In times past - and we will hear and read such representations again as this crisis deepens - capitalists have attempted to portray a world of workers' control as a grey, drab place, inhabited by automatons. They depict a society of endless regimentation and soulless drudgery where shortages prevail and choice is eliminated.
Nothing could be further from the truth. Let us take the car industry as an example. Earlier in this decade Ford announced its intention to manufacture future 'made to measure' vehicles. Often quoted is Henry Ford's 1909 wisecrack about the Model T, "Any customer can have a car painted any colour that he wants so long as it is black."
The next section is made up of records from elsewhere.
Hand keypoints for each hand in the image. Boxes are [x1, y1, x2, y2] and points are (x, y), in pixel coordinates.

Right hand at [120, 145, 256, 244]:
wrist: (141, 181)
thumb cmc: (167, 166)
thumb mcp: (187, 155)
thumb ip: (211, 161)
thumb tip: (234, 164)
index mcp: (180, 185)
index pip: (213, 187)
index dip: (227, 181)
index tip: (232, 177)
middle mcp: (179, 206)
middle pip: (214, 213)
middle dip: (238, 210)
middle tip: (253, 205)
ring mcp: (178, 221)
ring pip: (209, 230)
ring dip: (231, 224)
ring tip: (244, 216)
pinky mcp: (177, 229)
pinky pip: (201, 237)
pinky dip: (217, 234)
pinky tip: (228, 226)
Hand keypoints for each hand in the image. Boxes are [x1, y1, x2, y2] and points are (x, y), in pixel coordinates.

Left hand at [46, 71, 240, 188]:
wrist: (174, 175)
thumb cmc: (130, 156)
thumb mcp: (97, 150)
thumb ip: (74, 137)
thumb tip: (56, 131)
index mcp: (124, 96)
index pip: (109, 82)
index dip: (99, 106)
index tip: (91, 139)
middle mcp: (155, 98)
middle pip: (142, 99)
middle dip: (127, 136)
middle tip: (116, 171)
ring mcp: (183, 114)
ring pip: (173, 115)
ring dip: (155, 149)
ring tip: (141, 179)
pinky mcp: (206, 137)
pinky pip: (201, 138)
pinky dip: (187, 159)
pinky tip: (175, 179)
It took The Ford Motor Company over ninety years to contemplate the possibility that they could offer the customer the choice of any model in any colour, not only that but also the choice of other individual refinements from a range on offer to personalise a unique vehicle. Well, that was the plan. Unfortunately for Ford it hasn't materialised and the bet is it won't this side of the socialisation of the economy.
It will be only when workers and managers take charge of the productive forces themselves that there will be a flourishing of design in all things and an opportunity for fundamental choice in every consumer commodity.
Though a genuine workers' state is primarily concerned with the eradication of want and deprivation it is also about the unleashing of the constraints placed upon people in order to provide the opportunity for individuals to express themselves to the full of their ability.
It is about a society free from prejudice with the enshrined right that anybody can pursue any appearance and desire that they might harbour with one important caveat - no individual would be allowed to express their own self in a way which would endanger, threaten, injure, damage or offend any other human, creature or any other living matter nor the environment in which we all have to co-exist.
Importantly, it would be a world society where not only poverty would be eradicated but where its antithesis, individual and collective greed and the pointless accumulation and ownership of things, would be eliminated. When there is an overabundance of all things there is no purpose for one person to covet any. When more value is placed on the spirit of human endeavour, however it may be expressed, than on a lump of shiny metal, a designer label or a particular car marque, then the envy and avarice associated with the owhership of things will be abolished.
In this new world of talents, how many Leonardos, Epsteins, Beethovens, Pavarottis, Diagalevs, Beatles, Shakespeares, Galileos or Einsteins would be able to emerge?
What is true is that every human being would have a worth, a destiny and a legacy.
This is the brave new world that can have its conception today. It could take place in any workplace where this depression now threatens closure and where just a hundred or so workers are about to lose their livelihood as much as it is possible in a factory of thousands.
It is when they decide that enough is enough, when they become convinced that capitalism can no longer provide the most basic of their needs or protect the interests of their families. It will be the time when they collectively decide, "Let's do it", and they will stand by their posts, their equipment, their drawing boards and their desks and they will declare workers' control of their place of employment.
This will be an action whose time has arrived. From then on it is an action that will be supported by family and community, it will be sustained and replicated over and over again from district to region, region to country and country to continent. Its progress will be unstoppable.
This is the period in which we now live. It will be a time of courage and an end of fear, it will presage an age of achievement and a world of plenty and finally, it will usher in a century of international harmony and cooperation which will overcome the global threats to human existence that threaten. Let us make it happen.